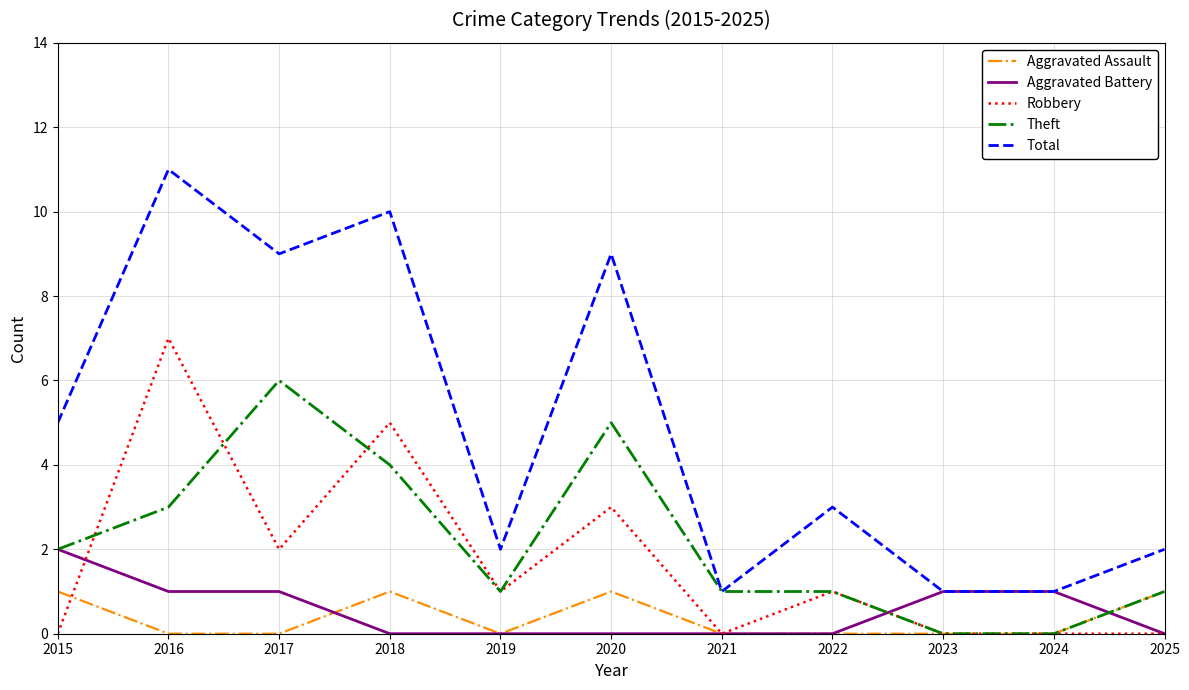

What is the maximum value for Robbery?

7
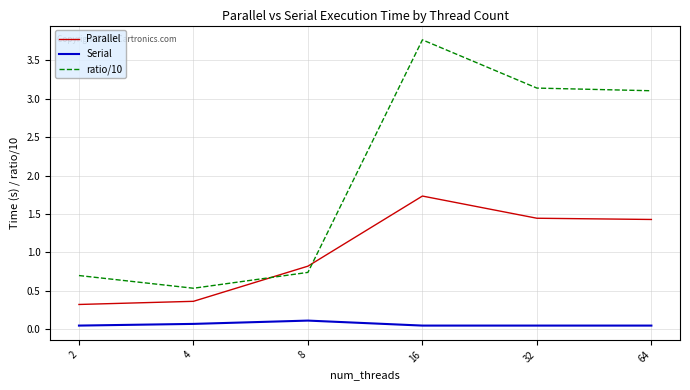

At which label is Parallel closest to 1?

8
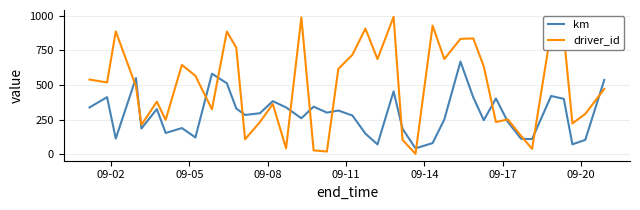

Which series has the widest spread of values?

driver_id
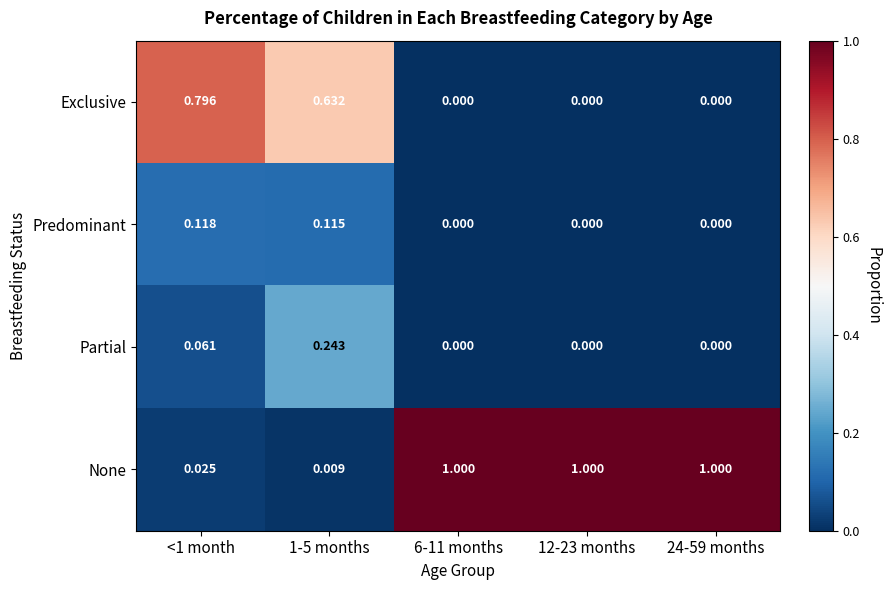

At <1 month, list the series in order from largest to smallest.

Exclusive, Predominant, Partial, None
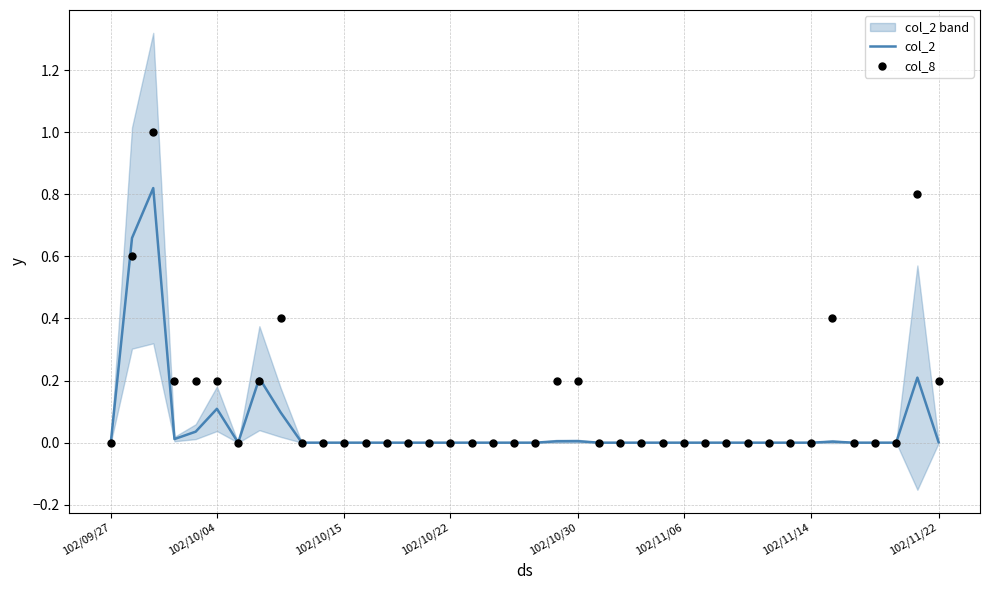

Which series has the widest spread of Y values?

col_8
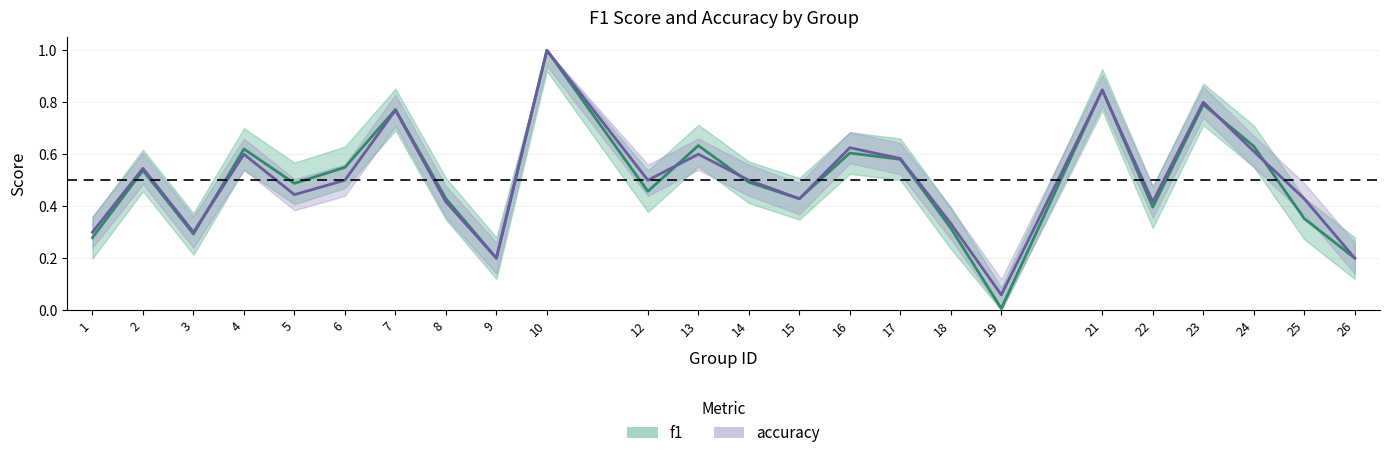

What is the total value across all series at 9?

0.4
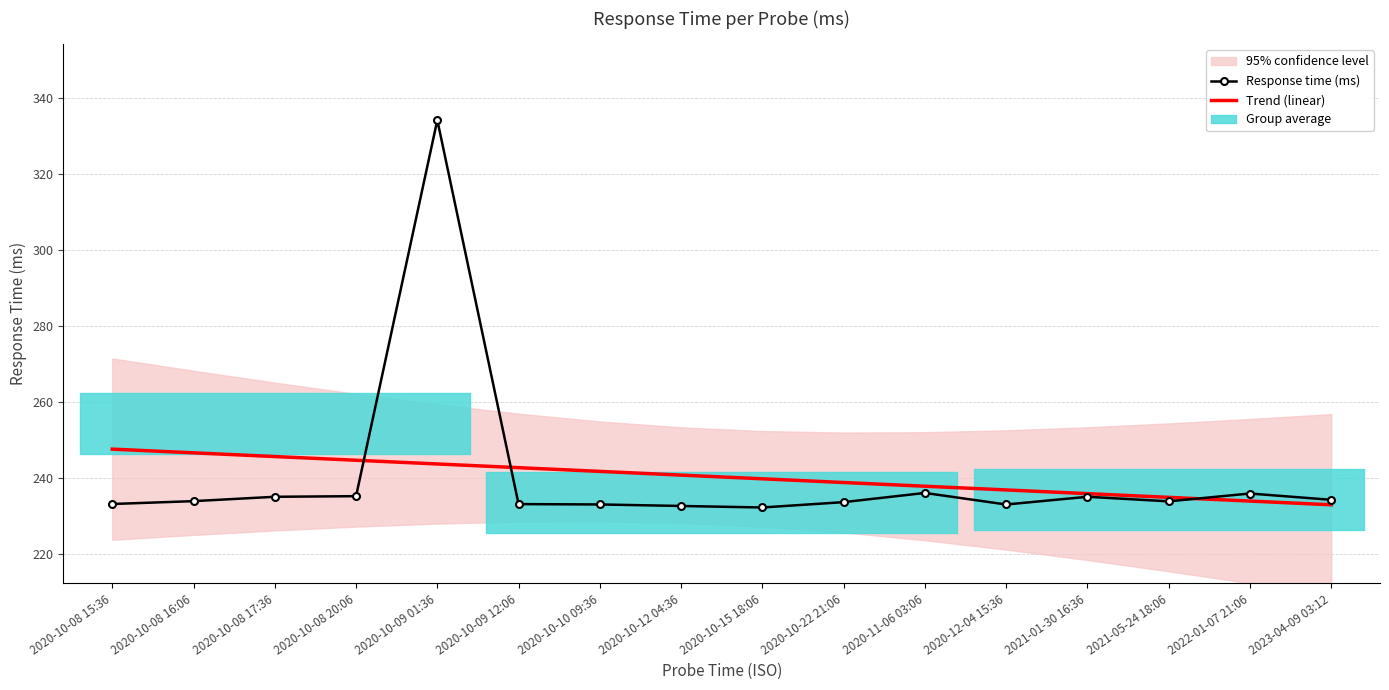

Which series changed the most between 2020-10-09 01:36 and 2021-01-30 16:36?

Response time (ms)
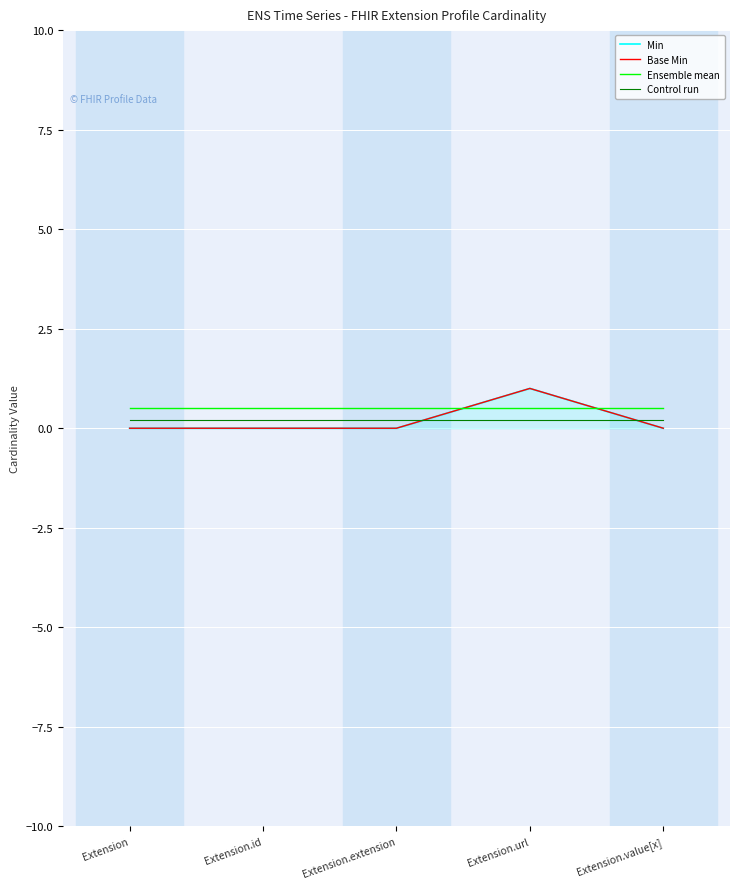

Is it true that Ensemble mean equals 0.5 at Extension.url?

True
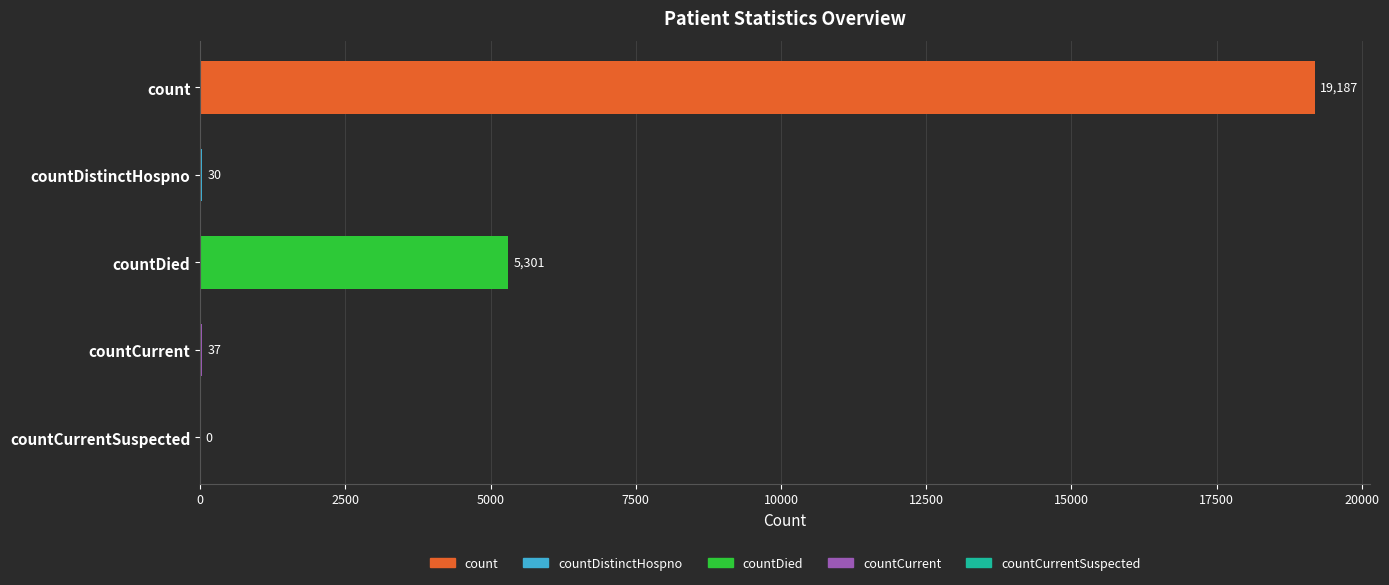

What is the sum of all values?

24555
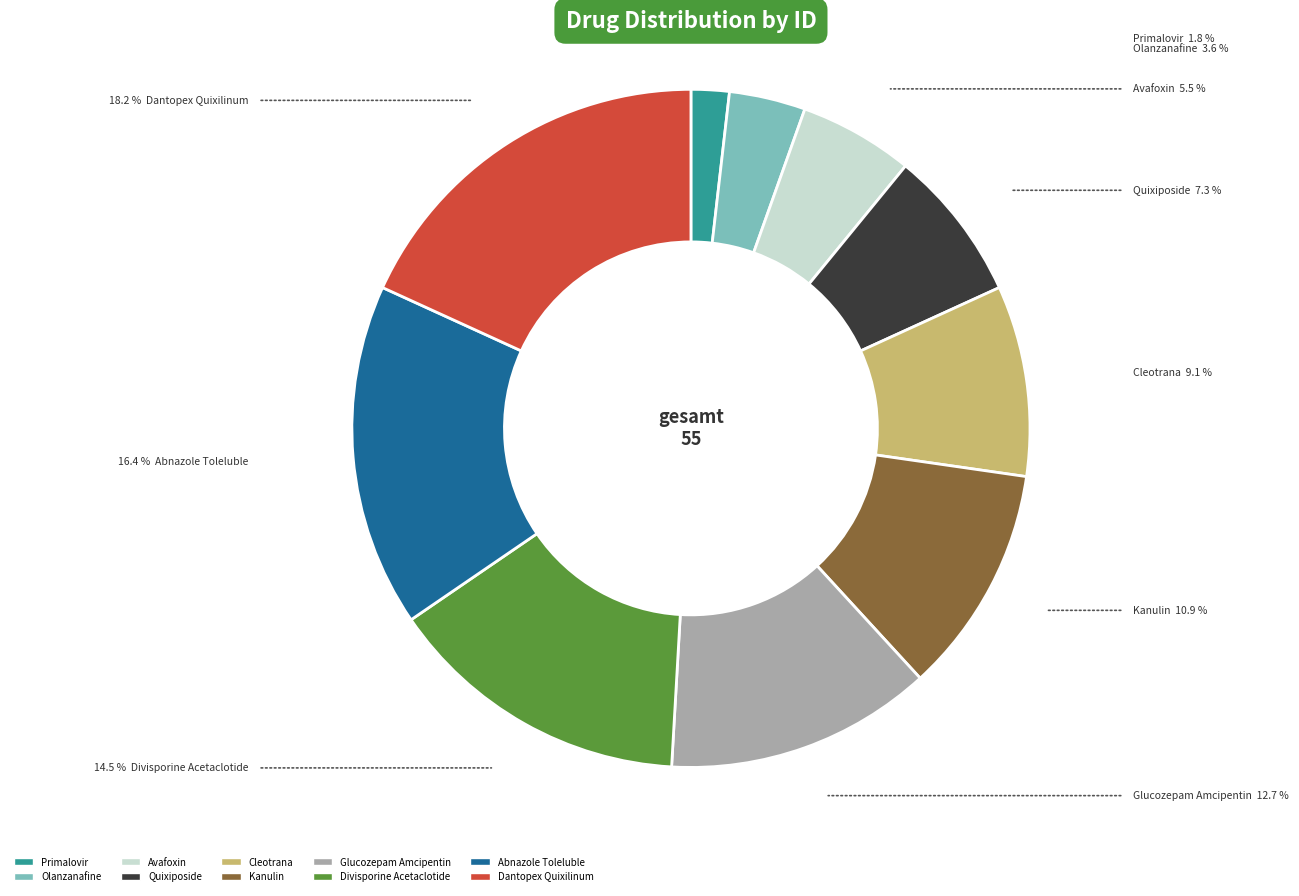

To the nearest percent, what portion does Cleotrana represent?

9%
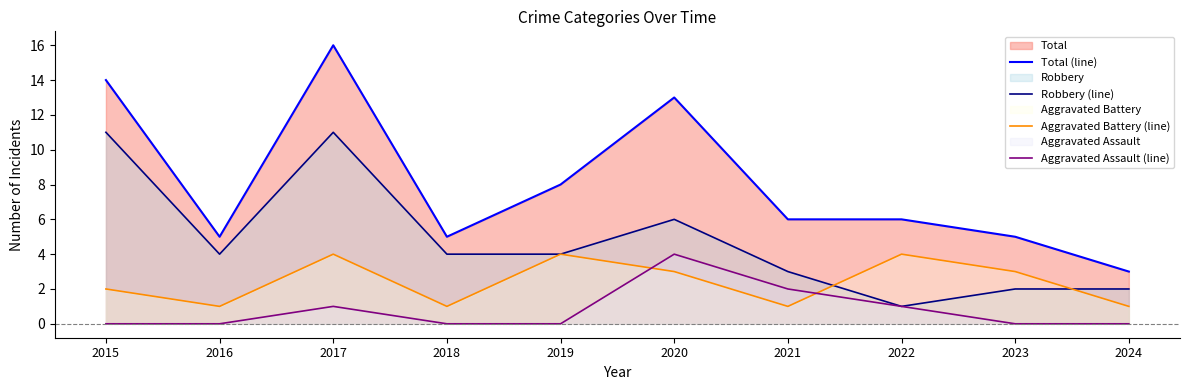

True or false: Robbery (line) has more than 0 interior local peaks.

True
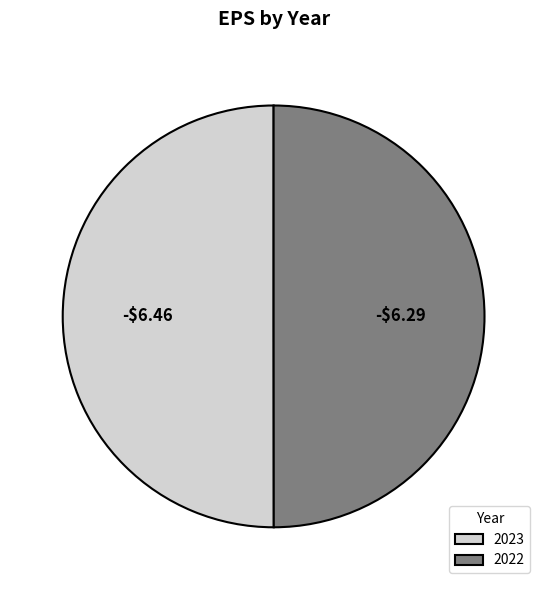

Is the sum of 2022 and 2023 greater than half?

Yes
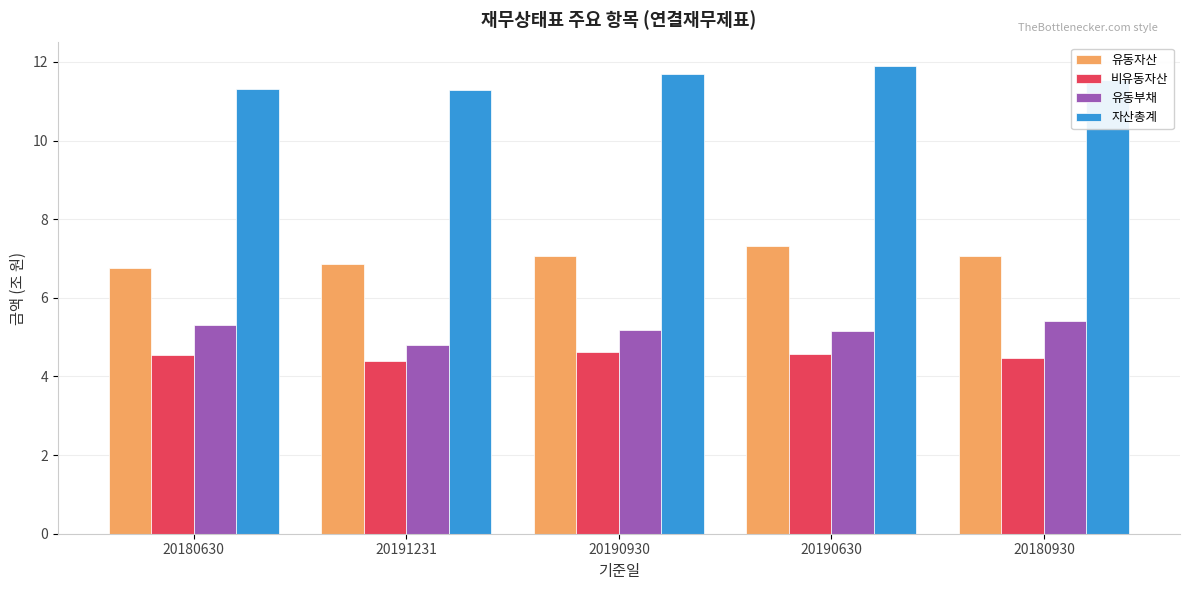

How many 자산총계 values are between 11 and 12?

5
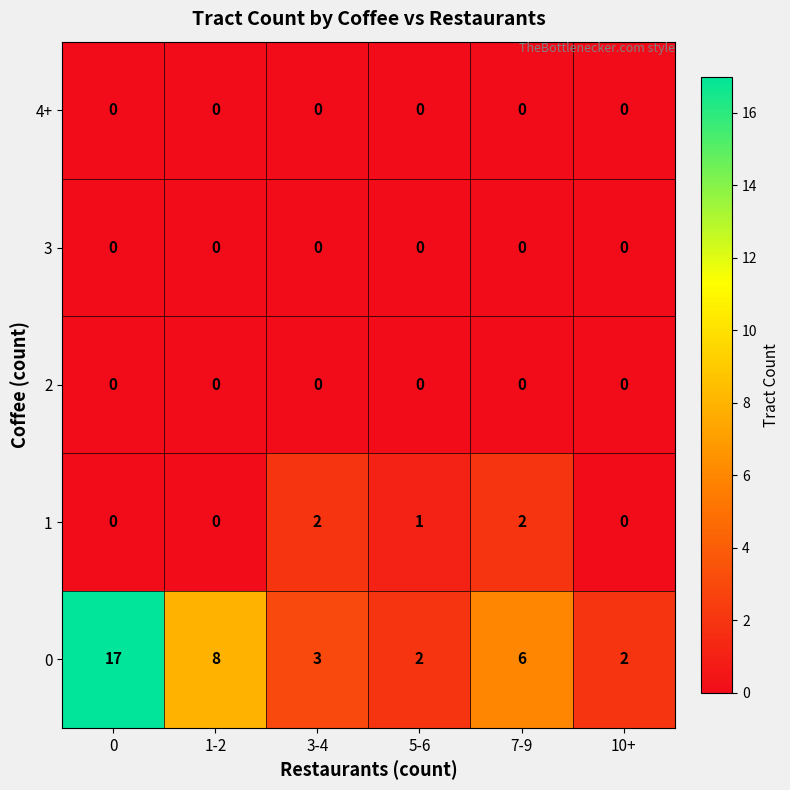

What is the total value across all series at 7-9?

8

____________________

Switch "Robbery" to "Burglary" throughout the material above and write all of it out again with nothing else altered. Leave the pictures out.

What is the maximum value for Burglary?

7

At which label is Parallel closest to 1?

8

Which series has the widest spread of values?

driver_id

At <1 month, list the series in order from largest to smallest.

Exclusive, Predominant, Partial, None

Which series has the widest spread of Y values?

col_8

What is the total value across all series at 9?

0.4

Which series changed the most between 2020-10-09 01:36 and 2021-01-30 16:36?

Response time (ms)

Is it true that Ensemble mean equals 0.5 at Extension.url?

True

What is the sum of all values?

24555

To the nearest percent, what portion does Cleotrana represent?

9%

True or false: Burglary (line) has more than 0 interior local peaks.

True

Is the sum of 2022 and 2023 greater than half?

Yes

How many 자산총계 values are between 11 and 12?

5

What is the total value across all series at 7-9?

8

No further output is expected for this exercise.